Evdoxios Doxiadis, Neophotistoi and Apostates: Greece and Conversion in the Nineteenth Century, Historein, 20|2021,


Greek historiography no longer ignores the massacres of non-Christians during the Greek War of Independence, but little thought is given to the fate of those Muslims and Jews that survived or how their presence, as non-Christians or as new converts, impacted the new state, its ideology, structures, policies or laws. This article begins to address this gap and attempts to highlight the seriousness with which Greek governments, both in the revolutionary and post-independence periods, confronted this issue.
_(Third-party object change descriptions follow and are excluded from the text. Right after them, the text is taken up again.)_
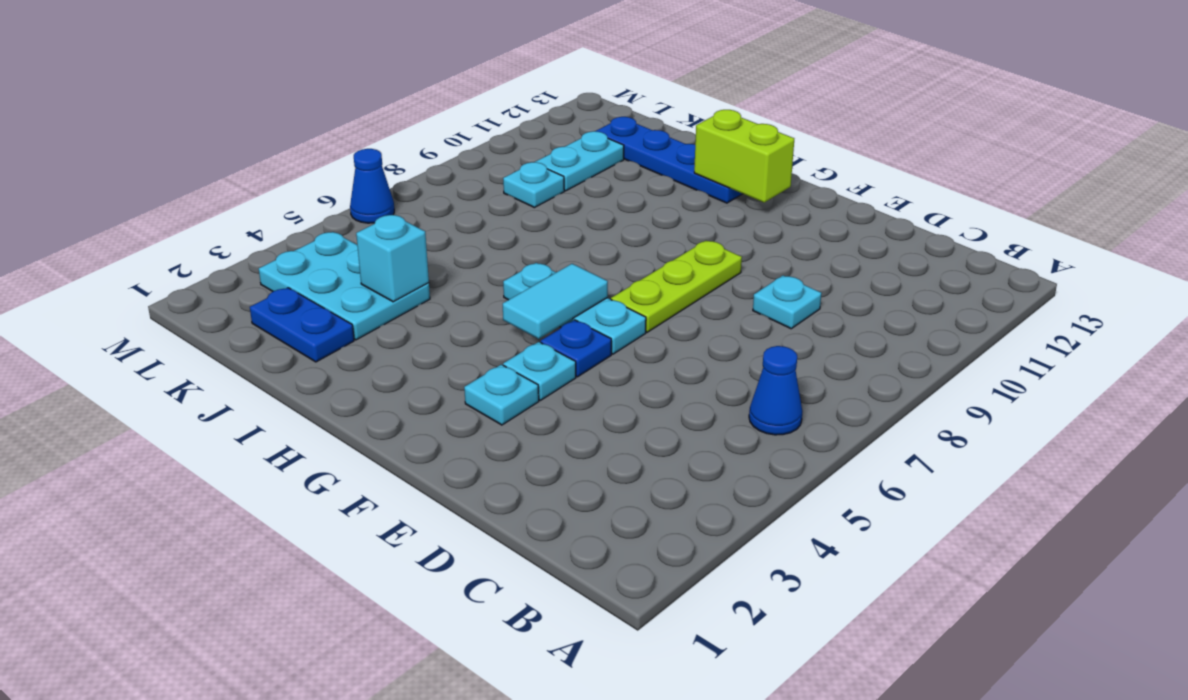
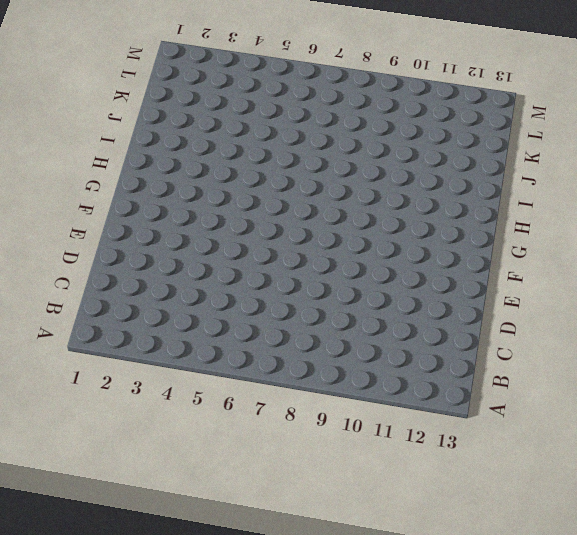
none -> blue cone B6 level 1
none -> cyan plate D9 level 1
none -> cyan plate F3 level 1

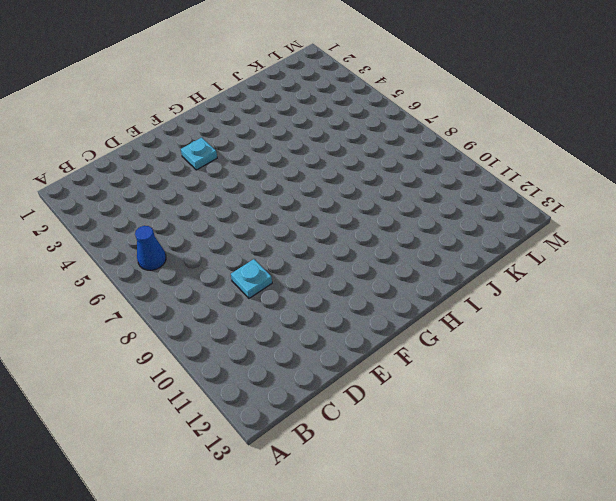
none -> cyan plate F4 level 1
none -> blue plate F5 level 1
none -> cyan plate F6:H6 level 1

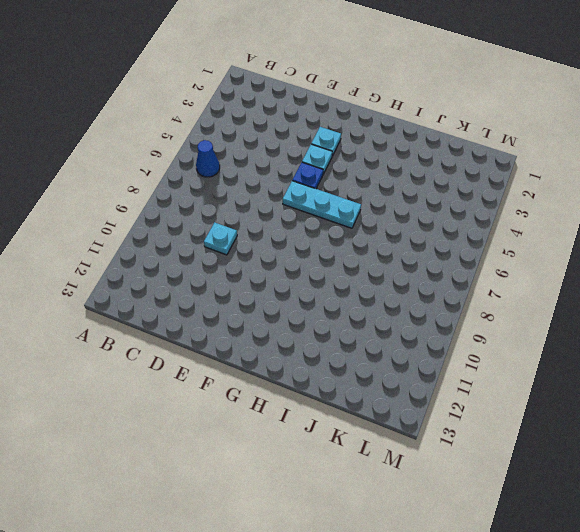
none -> lime plate F7:F9 level 1
none -> blue plate H12:K12 level 1
none -> blue plate J2:K2 level 1

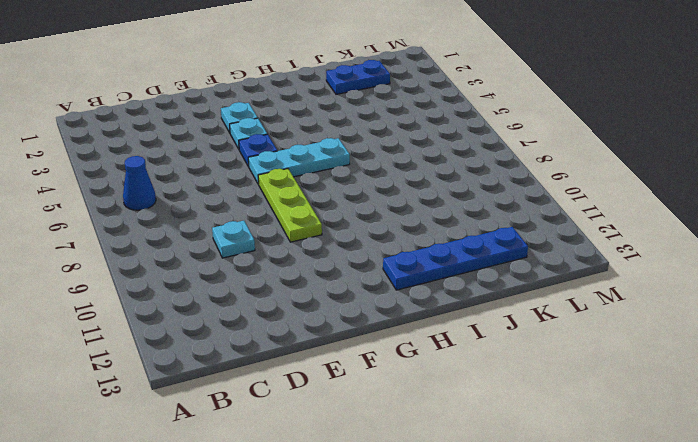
none -> cyan plate J3:L4 level 1
none -> cyan plate K9 level 1
none -> cyan plate K10:K11 level 1

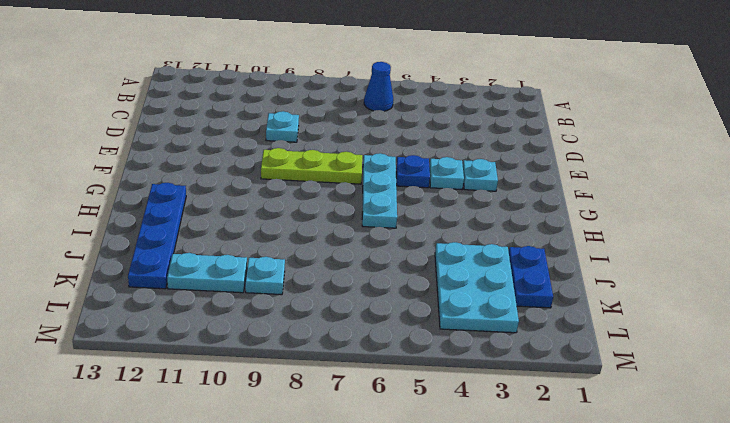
none -> blue cone M6 level 1
none -> cyan tile G5:G6 level 2
none -> lime brick G12:H12 level 2

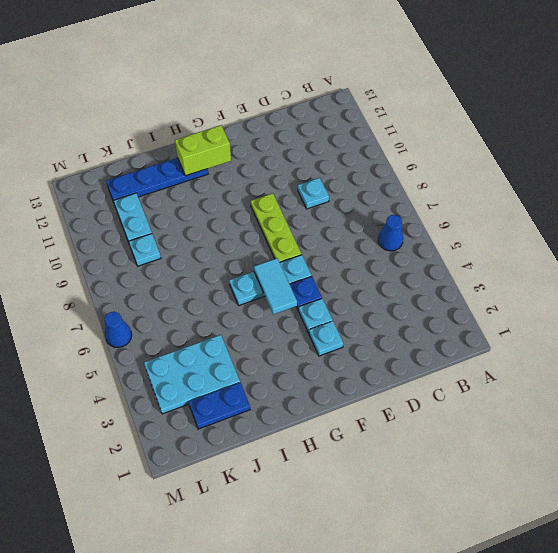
none -> cyan brick J4 level 2

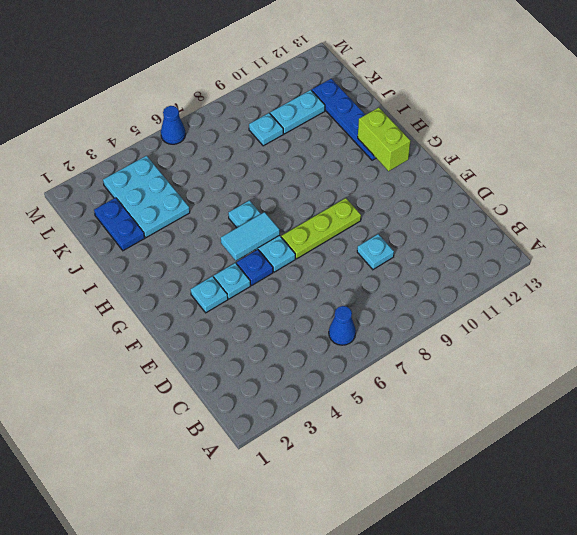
none -> cyan brick J4 level 2

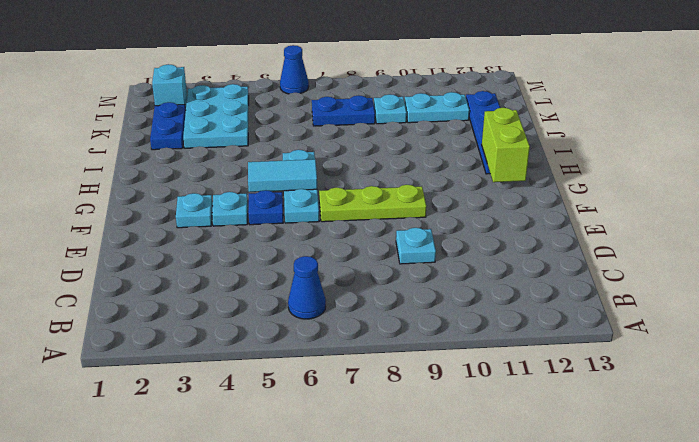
blue plate K7:K8 level 1 -> none
cyan brick L2 level 1 -> cyan brick J4 level 2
Using a variety of sources such as wills and dowry contracts, court cases, government records and revolutionary memoirs, the article attempts to show that modern historiography has underestimated the numbers and significance of converts and conversion, and that in this regard Greece and the Ottoman Empire share remarkable similarities in their treatment of conversion, the conflicts it generated, and the use of religion to shore up political weakness. As in the Ottoman Empire, conversion was a thorny issue for the early Greek governments that were trying to establish their legitimacy in the international arena. At the same time it provided opportunities for Greece to assert its influence far beyond its physical capacities, presenting itself as the defender of Orthodox Christians, a role previously monopolised by the Russian Empire.